Antibiotic Resistant Bacteria Social

Researchers have developed a fast, cheap, and simple method for detecting antimicrobial resistance that could prove particularly attractive in lower-income countries.

Conventional antibiotic sensitivity testing (AST) requires scientists to culture microorganisms and then expose them to antibiotics. The culture step means the process can take 24 hours or more, depending on how quickly the bacteria grow. Emerging approaches such as metagenomic sequencing accelerate the process but require specialized and, in some cases, expensive equipment not routinely found in labs.

Writing in PNAS, researchers at Ecole Polytechnique Fédérale de Lausanne (EPFLP) in Switzerland discuss their work to develop a method for quickly determining if a pathogen is sensitive to an antibiotic using basic equipment.

“We have developed a technique in our laboratories that allows us to obtain an antibiogram within two to four hours, instead of the current 24 hours for the most common germs and one month for tuberculosis,” Dr. Sandor Kasas of EPFL said in a statement.

The method requires a very basic microfluidic analysis chamber, an optical microscope equipped with a camera or a mobile phone, and dedicated data analysis software. The approach relies on the fact that nanoscale vibrations indicate whether a bacterium is alive. When the bacterium dies, the vibrations stop. Using the equipment, the researchers detected the cessation of vibration upon exposure to antibiotics.

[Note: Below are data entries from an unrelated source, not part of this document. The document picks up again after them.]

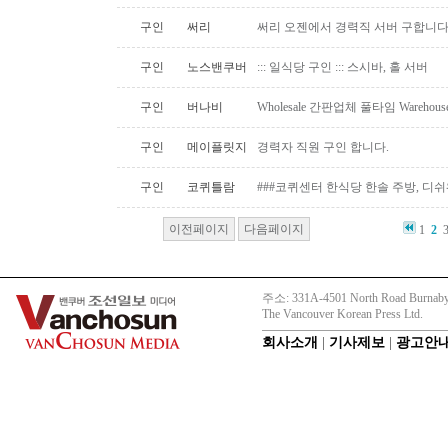
구인
써리
써리 오젠에서 경력직 서버 구합니
구인
노스밴쿠버
::: 일식당 구인 ::: 스시바, 홀 서버
구인
버나비
Wholesale 간판업체 풀타임 Warehous
구인
메이플릿지
경력자 직원 구인 합니다.
구인
코퀴틀람
###코퀴센터 한식당 한솔 주방, 디쉬
이전페이지
다음페이지
1
2
주소: 331A-4501 North Road Burnaby
The Vancouver Korean Press Ltd.
회사소개
|
기사제보
|
광고안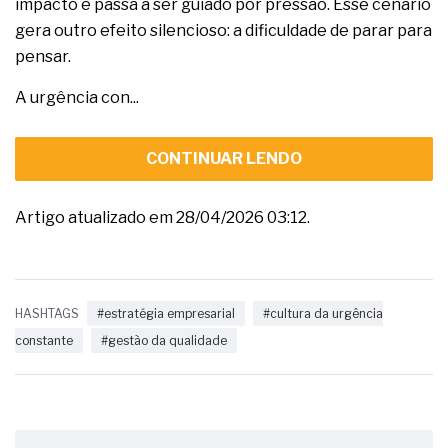
impacto e passa a ser guiado por pressão. Esse cenário
gera outro efeito silencioso: a dificuldade de parar para
pensar.
A urgência con...
CONTINUAR LENDO
Artigo atualizado em 28/04/2026 03:12.
HASHTAGS
#estratégia empresarial
#cultura da urgência
constante
#gestão da qualidade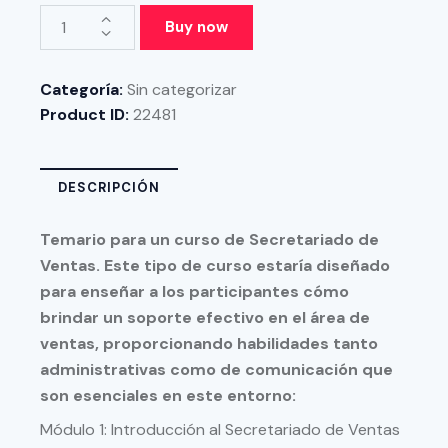
Buy now
Categoría:
Sin categorizar
Product ID:
22481
DESCRIPCIÓN
Temario para un curso de Secretariado de
Ventas. Este tipo de curso estaría diseñado
para enseñar a los participantes cómo
brindar un soporte efectivo en el área de
ventas, proporcionando habilidades tanto
administrativas como de comunicación que
son esenciales en este entorno:
Módulo 1: Introducción al Secretariado de Ventas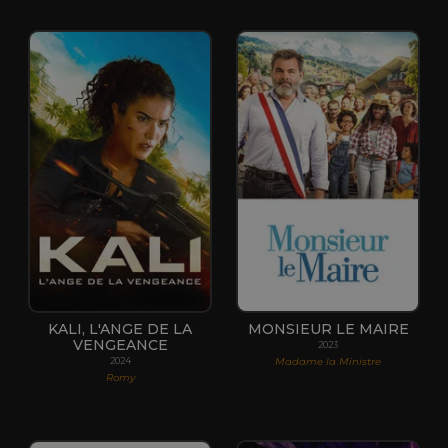
KALI, L'ANGE DE LA
MONSIEUR LE MAIRE
VENGEANCE
2023
Madame la Ministre
2024
Romy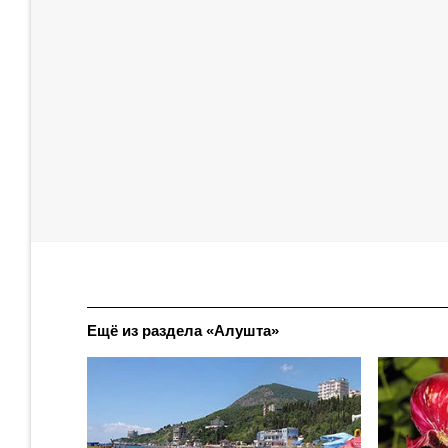
Ещё из раздела «Алушта»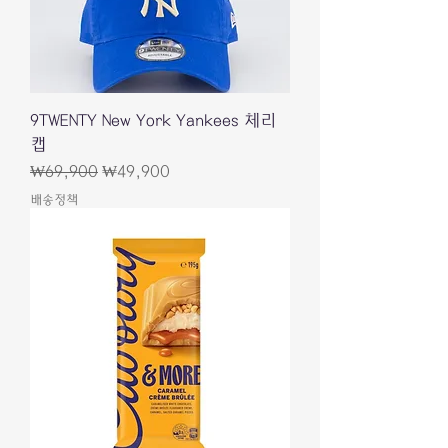
9TWENTY New York Yankees 체리
캡
一般價格
促銷價格
₩69,900
₩49,900
배송정책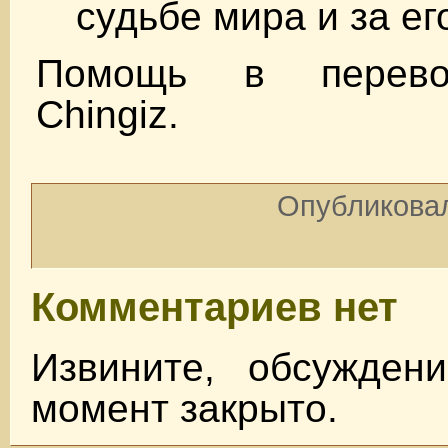
судьбе мира и за ег
Помощь в перевод
Chingiz.
Опубликовал
Комментариев нет
Извините, обсужден
момент закрыто.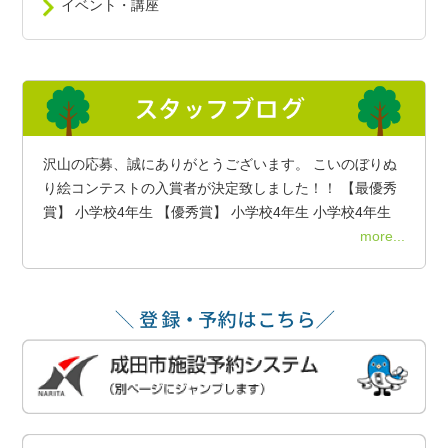
イベント・講座
沢山の応募、誠にありがとうございます。 こいのぼりぬ
り絵コンテストの入賞者が決定致しました！！ 【最優秀
賞】 小学校4年生 【優秀賞】 小学校4年生 小学校4年生
more...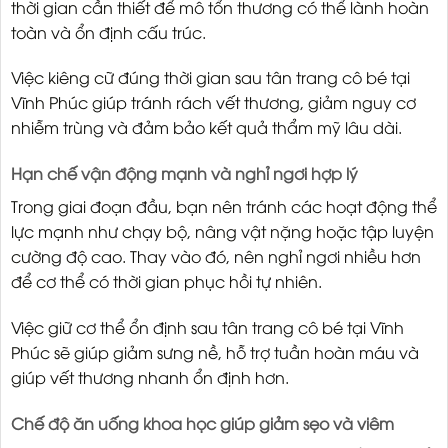
thời gian cần thiết để mô tổn thương có thể lành hoàn
toàn và ổn định cấu trúc.
Việc kiêng cữ đúng thời gian sau tân trang cô bé tại
Vĩnh Phúc giúp tránh rách vết thương, giảm nguy cơ
nhiễm trùng và đảm bảo kết quả thẩm mỹ lâu dài.
Hạn chế vận động mạnh và nghỉ ngơi hợp lý
Trong giai đoạn đầu, bạn nên tránh các hoạt động thể
lực mạnh như chạy bộ, nâng vật nặng hoặc tập luyện
cường độ cao. Thay vào đó, nên nghỉ ngơi nhiều hơn
để cơ thể có thời gian phục hồi tự nhiên.
Việc giữ cơ thể ổn định sau tân trang cô bé tại Vĩnh
Phúc sẽ giúp giảm sưng nề, hỗ trợ tuần hoàn máu và
giúp vết thương nhanh ổn định hơn.
Chế độ ăn uống khoa học giúp giảm sẹo và viêm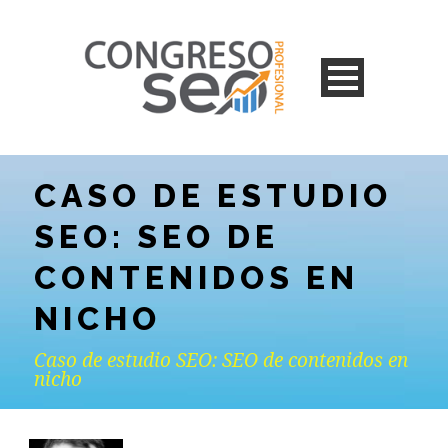
CASO DE ESTUDIO
SEO: SEO DE
CONTENIDOS EN
NICHO
Caso de estudio SEO: SEO de contenidos en
nicho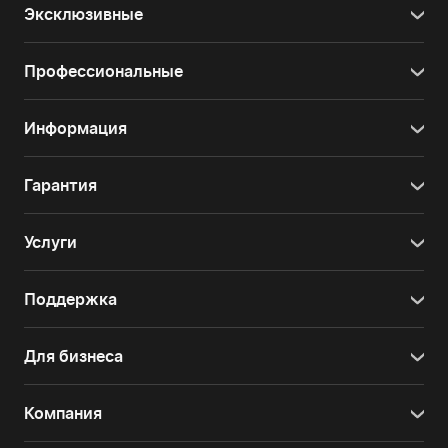
Эксклюзивные
Профессиональные
Информация
Гарантия
Услуги
Поддержка
Для бизнеса
Компания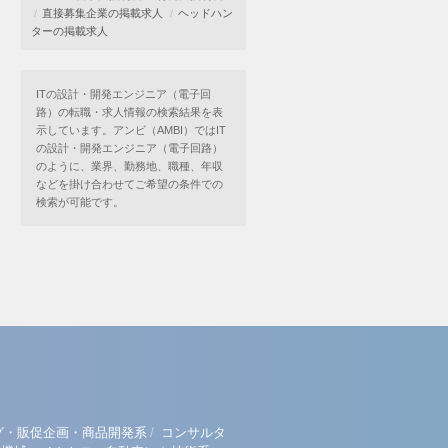
直接募集企業の掲載求人
ヘッドハン
ターの掲載求人
ITの設計・開発エンジニア（電子回
路）の転職・求人情報の検索結果を表
示しています。アンビ（AMBI）ではIT
の設計・開発エンジニア（電子回路）
のように、業界、勤務地、職種、年収
などを掛け合わせてご希望の条件での
検索が可能です。
/
グ・販促企画・商品開発系
コンサルタ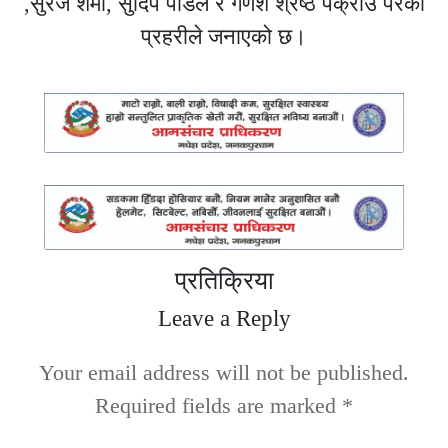
,सुरज शर्मा, सुदिप पौडेल र गणेश श्रेष्ठ पक्राउ परेको
प्रहरीले जनाएको छ।
प्रतिक्रिया
Leave a Reply
Your email address will not be published.
Required fields are marked
*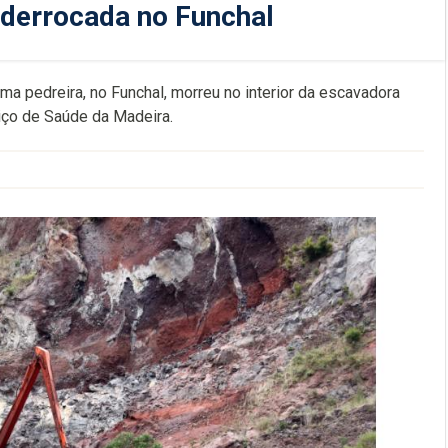
 derrocada no Funchal
uma pedreira, no Funchal, morreu no interior da escavadora
iço de Saúde da Madeira.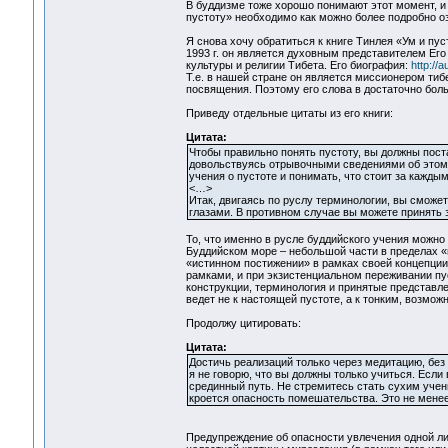
В буддизме тоже хорошо понимают этот момент, и
пустоту» необходимо как можно более подробно о
Я снова хочу обратиться к книге Тинлея «Ум и пу
1993 г. он является духовным представителем Ег
культуры и религии Тибета. Его биография:
http://
Т.е. в нашей стране он является миссионером тиб
посвящения. Поэтому его слова в достаточно бол
Приведу отдельные цитаты из его книги:
Цитата:
Чтобы правильно понять пустоту, вы должны поста
довольствуясь отрывочными сведениями об этом 
учения о пустоте и понимать, что стоит за кажды
<…>
Итак, двигаясь по руслу терминологии, вы сможет
глазами. В противном случае вы можете принять з
То, что именно в русле буддийского учения можно
Буддийском море – небольшой части в пределах «
«истинном постижении» в рамках своей концепции.
рамками, и при экзистенциальном переживании пу
конструкции, терминология и принятые представле
ведет не к настоящей пустоте, а к тонким, возмож
Продолжу цитировать:
Цитата:
Достичь реализаций только через медитацию, без
я не говорю, что вы должны только учиться. Если 
срединный путь. Не стремитесь стать сухим учен
кроется опасность помешательства. Это не менее
Предупреждение об опасности увлечения одной лиш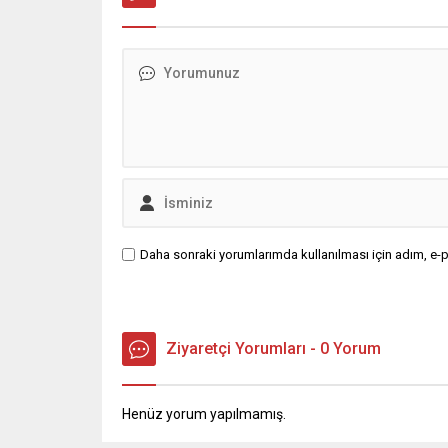
Daha sonraki yorumlarımda kullanılması için adım, e-p
Ziyaretçi Yorumları - 0 Yorum
Henüz yorum yapılmamış.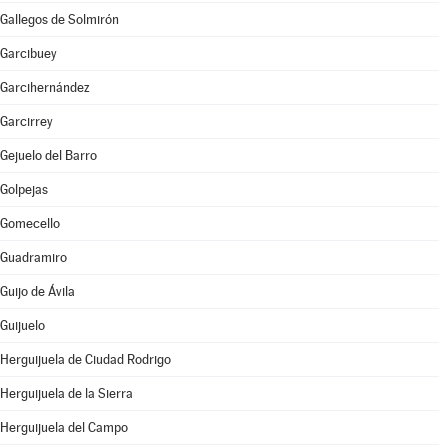
Gallegos de Solmirón
Garcibuey
Garcihernández
Garcirrey
Gejuelo del Barro
Golpejas
Gomecello
Guadramiro
Guijo de Ávila
Guijuelo
Herguijuela de Ciudad Rodrigo
Herguijuela de la Sierra
Herguijuela del Campo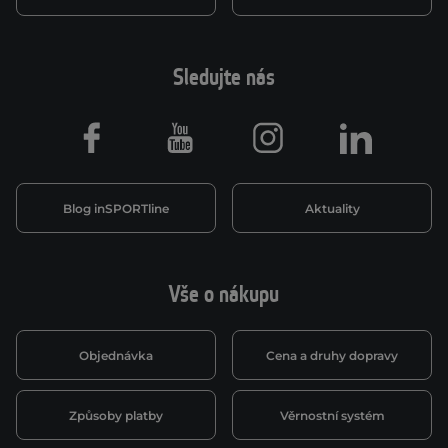
Sledujte nás
Facebook
Youtube
Instagram
LinkedIn
Blog inSPORTline
Aktuality
Vše o nákupu
Objednávka
Cena a druhy dopravy
Způsoby platby
Věrnostní systém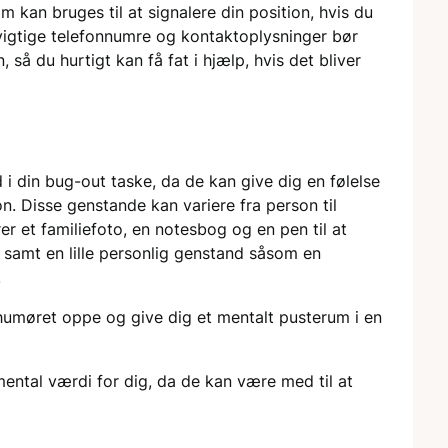
 kan bruges til at signalere din position, hvis du
 vigtige telefonnumre og kontaktoplysninger bør
så du hurtigt kan få fat i hjælp, hvis det bliver
i din bug-out taske, da de kan give dig en følelse
on. Disse genstande kan variere fra person til
er et familiefoto, en notesbog og en pen til at
, samt en lille personlig genstand såsom en
.
humøret oppe og give dig et mentalt pusterum i en
ental værdi for dig, da de kan være med til at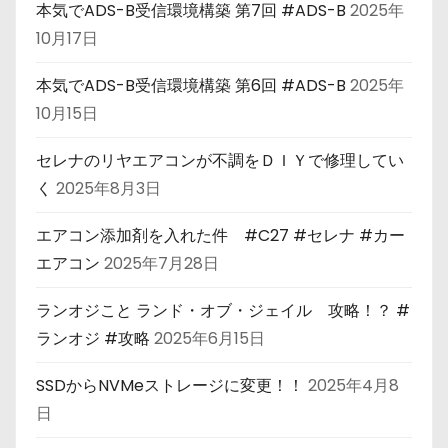
本気でADS-B受信環境構築 第7回 #ADS-B
2025年
10月17日
本気でADS-B受信環境構築 第6回 #ADS-B
2025年
10月15日
セレナのリヤエアコンが不調をＤＩＹで修理してい
く
2025年8月3日
エアコン添加剤を入れた件 #C27 #セレナ #カー
エアコン
2025年7月28日
ランオジこと ランド・オブ・ジェイル 攻略！？ #
ランオジ #攻略
2025年6月15日
SSDからNVMeストレージに変更！！
2025年4月8
日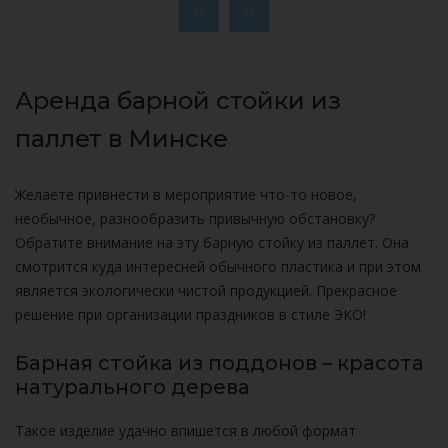
Аренда барной стойки из
паллет в Минске
Желаете привнести в мероприятие что-то новое,
необычное, разнообразить привычную обстановку?
Обратите внимание на эту барную стойку из паллет. Она
смотрится куда интересней обычного пластика и при этом
является экологически чистой продукцией. Прекрасное
решение при организации праздников в стиле ЭКО!
Барная стойка из поддонов – красота
натурального дерева
Такое изделие удачно впишется в любой формат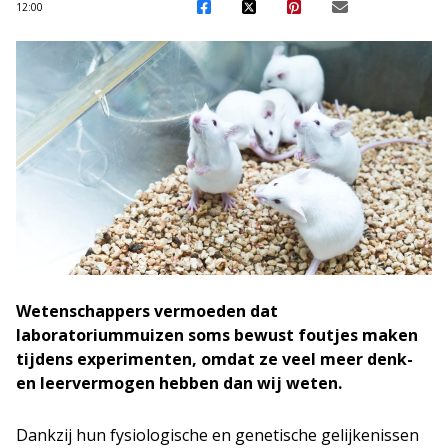
12:00
Wetenschappers vermoeden dat
laboratoriummuizen soms bewust foutjes maken
tijdens experimenten, omdat ze veel meer denk-
en leervermogen hebben dan wij weten.
Dankzij hun fysiologische en genetische gelijkenissen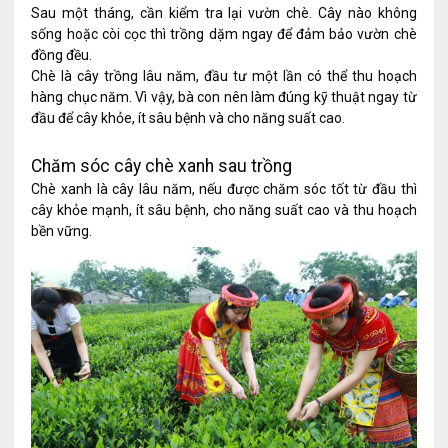
Sau một tháng, cần kiểm tra lại vườn chè. Cây nào không
sống hoặc còi cọc thì trồng dặm ngay để đảm bảo vườn chè
đồng đều.
Chè là cây trồng lâu năm, đầu tư một lần có thể thu hoạch
hàng chục năm. Vì vậy, bà con nên làm đúng kỹ thuật ngay từ
đầu để cây khỏe, ít sâu bệnh và cho năng suất cao.
Chăm sóc cây chè xanh sau trồng
Chè xanh là cây lâu năm, nếu được chăm sóc tốt từ đầu thì
cây khỏe mạnh, ít sâu bệnh, cho năng suất cao và thu hoạch
bền vững.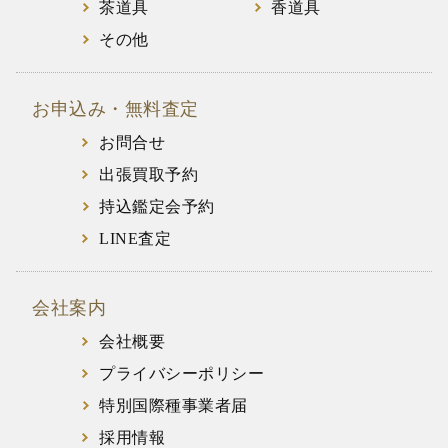
茶道具
香道具
その他
お申込み・無料査定
お問合せ
出張買取予約
持込鑑定会予約
LINE査定
会社案内
会社概要
プライバシーポリシー
特別国際種事業者届
採用情報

Kasas and his collaborators said they had identified nanoscale vibrations as a “signature of life” in a 2014 paper; a subsequent project showed that the signature could be used to quickly determine susceptibility to antibiotics. A 2020 paper found that a simplified set-up could detect the motion of yeast, pointing to applications in the assessment of antifungal susceptibility.

The latest study expands the utility of the approach by applying the simplified approach to bacteria. Specifically, the researchers used the technique to determine if Escherichia coli, Staphylococcus aureus, Lactobacillus rhamnosus, and Mycobacterium smegmatis are sensitive to the antibiotics ampicillin, streptomycin, doxycycline, and vancomycin.

Monitoring a sensitive E. coli strain after exposure to ampicillin revealed a statistically significant decline in its average nanomotion within two hours. The nanomotion of the drug-resistant stain was unchanged. Similarly, the average nanomotion of M. smegmatis fell after five hours of incubation with streptomycin.

“The present technique is rapid, extremely simple to set up, possesses a single-cell sensitivity, is attachment- and label-free, and significantly faster and cheaper than other existing fast AST methods. Importantly, it is independent of the bacterial replication rate, the structure of their cell wall, or motility. Its simplicity opens novel avenues to fast AST, specifically in developing countries,” the authors wrote.